[DATA FOR THE TASK]

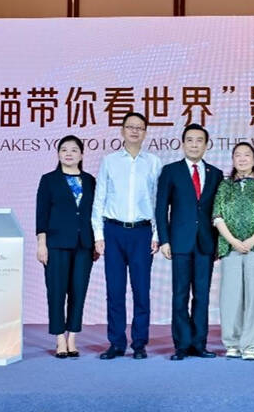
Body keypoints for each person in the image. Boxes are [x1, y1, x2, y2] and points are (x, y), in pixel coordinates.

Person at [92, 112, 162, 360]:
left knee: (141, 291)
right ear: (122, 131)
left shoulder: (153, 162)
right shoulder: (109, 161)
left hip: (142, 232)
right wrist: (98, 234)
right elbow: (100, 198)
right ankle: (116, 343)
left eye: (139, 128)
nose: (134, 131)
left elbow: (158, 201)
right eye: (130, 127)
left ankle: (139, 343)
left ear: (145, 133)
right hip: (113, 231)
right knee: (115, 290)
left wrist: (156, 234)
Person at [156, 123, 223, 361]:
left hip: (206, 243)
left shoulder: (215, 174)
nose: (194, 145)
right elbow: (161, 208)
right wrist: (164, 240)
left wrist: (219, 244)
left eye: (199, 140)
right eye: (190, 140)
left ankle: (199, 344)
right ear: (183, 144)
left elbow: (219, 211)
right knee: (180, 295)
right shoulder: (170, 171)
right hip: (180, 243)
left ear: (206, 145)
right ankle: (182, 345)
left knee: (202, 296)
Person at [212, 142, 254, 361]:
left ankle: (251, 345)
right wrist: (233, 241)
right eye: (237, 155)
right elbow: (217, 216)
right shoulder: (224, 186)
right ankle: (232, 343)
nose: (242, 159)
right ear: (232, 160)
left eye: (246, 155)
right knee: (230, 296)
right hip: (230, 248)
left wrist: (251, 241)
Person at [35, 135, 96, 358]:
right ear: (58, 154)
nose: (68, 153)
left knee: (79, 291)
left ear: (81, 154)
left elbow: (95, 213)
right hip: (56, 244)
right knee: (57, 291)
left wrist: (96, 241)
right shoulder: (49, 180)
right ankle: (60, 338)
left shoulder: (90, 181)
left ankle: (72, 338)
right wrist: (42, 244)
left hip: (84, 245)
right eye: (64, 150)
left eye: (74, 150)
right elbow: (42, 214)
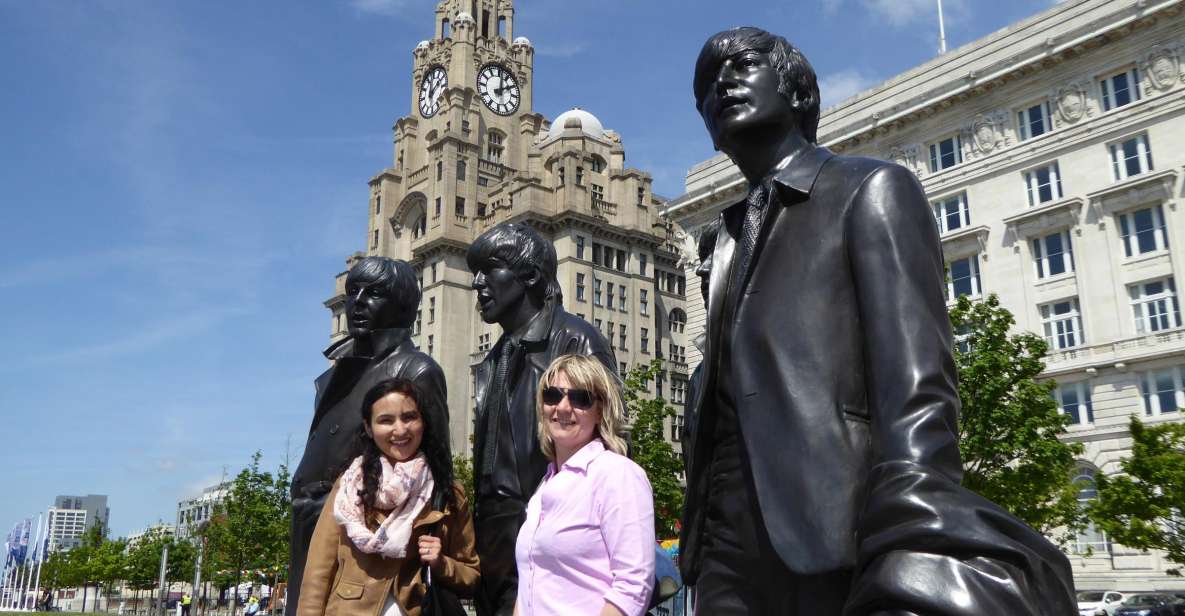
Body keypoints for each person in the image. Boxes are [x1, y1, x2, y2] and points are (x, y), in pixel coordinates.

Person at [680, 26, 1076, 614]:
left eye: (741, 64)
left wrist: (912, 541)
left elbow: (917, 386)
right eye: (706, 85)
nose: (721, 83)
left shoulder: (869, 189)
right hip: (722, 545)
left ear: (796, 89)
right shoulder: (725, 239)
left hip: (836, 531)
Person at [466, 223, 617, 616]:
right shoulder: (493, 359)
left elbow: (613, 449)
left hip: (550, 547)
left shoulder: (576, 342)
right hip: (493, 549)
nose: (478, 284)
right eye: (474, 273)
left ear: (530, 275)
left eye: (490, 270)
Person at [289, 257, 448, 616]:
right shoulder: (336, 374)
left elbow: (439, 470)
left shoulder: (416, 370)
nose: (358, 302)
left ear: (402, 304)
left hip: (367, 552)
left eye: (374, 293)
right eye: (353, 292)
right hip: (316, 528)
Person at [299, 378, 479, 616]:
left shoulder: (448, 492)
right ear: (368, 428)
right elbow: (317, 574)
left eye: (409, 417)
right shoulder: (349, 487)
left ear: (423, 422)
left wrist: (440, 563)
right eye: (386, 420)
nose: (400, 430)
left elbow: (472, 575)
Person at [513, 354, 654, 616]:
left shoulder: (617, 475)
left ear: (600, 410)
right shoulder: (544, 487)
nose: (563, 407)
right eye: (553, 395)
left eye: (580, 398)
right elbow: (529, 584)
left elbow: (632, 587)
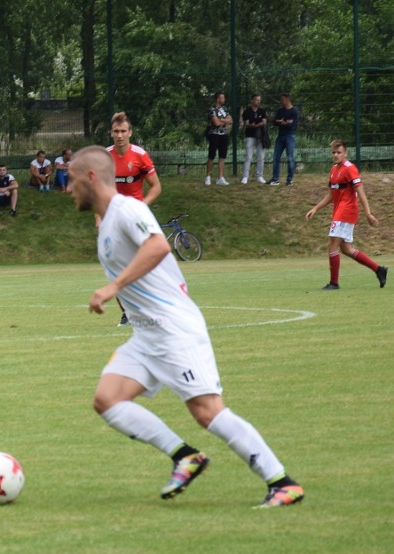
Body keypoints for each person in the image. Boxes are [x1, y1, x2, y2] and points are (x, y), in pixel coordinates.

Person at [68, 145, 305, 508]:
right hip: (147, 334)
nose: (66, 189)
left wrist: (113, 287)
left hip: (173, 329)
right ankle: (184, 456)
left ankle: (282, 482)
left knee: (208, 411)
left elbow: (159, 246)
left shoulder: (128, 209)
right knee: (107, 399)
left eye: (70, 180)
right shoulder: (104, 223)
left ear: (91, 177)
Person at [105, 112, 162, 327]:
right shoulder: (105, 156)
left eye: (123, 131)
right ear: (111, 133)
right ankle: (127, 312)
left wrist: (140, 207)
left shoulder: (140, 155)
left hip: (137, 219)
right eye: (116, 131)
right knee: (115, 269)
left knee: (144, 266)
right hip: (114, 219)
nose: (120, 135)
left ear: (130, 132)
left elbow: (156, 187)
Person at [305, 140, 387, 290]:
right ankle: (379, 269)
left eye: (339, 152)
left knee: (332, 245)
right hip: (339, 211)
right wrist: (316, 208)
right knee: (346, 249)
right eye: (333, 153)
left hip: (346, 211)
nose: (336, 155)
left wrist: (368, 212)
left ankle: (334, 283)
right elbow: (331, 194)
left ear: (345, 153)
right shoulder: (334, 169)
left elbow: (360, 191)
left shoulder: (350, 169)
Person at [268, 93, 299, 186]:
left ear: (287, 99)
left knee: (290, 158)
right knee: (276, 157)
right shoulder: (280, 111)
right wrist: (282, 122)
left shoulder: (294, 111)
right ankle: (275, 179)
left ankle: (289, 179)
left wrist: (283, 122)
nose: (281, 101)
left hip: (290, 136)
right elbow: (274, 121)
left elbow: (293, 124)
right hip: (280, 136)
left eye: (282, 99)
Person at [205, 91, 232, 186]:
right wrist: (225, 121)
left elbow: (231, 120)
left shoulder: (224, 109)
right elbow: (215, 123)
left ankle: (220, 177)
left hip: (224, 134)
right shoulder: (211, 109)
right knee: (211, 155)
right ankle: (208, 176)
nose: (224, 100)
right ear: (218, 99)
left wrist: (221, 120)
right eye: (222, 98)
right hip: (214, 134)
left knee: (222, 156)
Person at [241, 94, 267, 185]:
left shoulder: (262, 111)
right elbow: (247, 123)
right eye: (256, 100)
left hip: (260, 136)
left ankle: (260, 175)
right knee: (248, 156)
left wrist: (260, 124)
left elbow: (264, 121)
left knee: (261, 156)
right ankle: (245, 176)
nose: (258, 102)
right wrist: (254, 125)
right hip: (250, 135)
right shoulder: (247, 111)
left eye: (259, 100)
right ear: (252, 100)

[/DATA FOR THE TASK]

AIM OF THE TASK — Write down exactly what the lines above say, from the line holding "left eye: (741, 64)" through the line holding "left wrist: (140, 207)", and nothing more. Do not copy the pictures.

ANSWER SPACE —
left eye: (741, 64)
left wrist: (912, 541)
left elbow: (917, 386)
right eye: (706, 85)
nose: (721, 83)
left shoulder: (869, 189)
right hip: (722, 545)
left ear: (796, 89)
right shoulder: (725, 239)
left hip: (836, 531)
Person at [466, 223, 617, 616]:
right shoulder: (493, 359)
left elbow: (613, 449)
left hip: (550, 547)
left shoulder: (576, 342)
right hip: (493, 549)
nose: (478, 284)
right eye: (474, 273)
left ear: (530, 275)
left eye: (490, 270)
Person at [289, 257, 448, 616]:
right shoulder: (336, 374)
left elbow: (439, 470)
left shoulder: (416, 370)
nose: (358, 302)
left ear: (402, 304)
left hip: (367, 552)
left eye: (374, 293)
right eye: (353, 292)
right hip: (316, 528)
Person at [299, 378, 479, 616]:
left shoulder: (448, 492)
right ear: (368, 428)
right elbow: (317, 574)
left eye: (409, 417)
right shoulder: (349, 487)
left ear: (423, 422)
left wrist: (440, 563)
right eye: (386, 420)
nose: (400, 430)
left elbow: (472, 575)
Person at [513, 354, 654, 616]:
left shoulder: (617, 475)
left ear: (600, 410)
right shoulder: (544, 487)
nose: (563, 407)
right eye: (553, 395)
left eye: (580, 398)
right elbow: (529, 584)
left elbow: (632, 587)
Body keypoints for each person in the image. Boxes are [x1, y1, x2, y2] and points are (x, y), in pixel coordinates.

Person at [68, 145, 305, 508]:
right hip: (147, 334)
nose: (66, 189)
left wrist: (113, 287)
left hip: (173, 329)
right ankle: (184, 456)
left ankle: (282, 482)
left knee: (208, 411)
left elbow: (159, 246)
left shoulder: (128, 209)
right knee: (107, 399)
left eye: (70, 180)
right shoulder: (104, 223)
left ear: (91, 177)
Person at [105, 112, 162, 327]:
right shoulder: (105, 156)
left eye: (123, 131)
right ear: (111, 133)
right ankle: (127, 312)
left wrist: (140, 207)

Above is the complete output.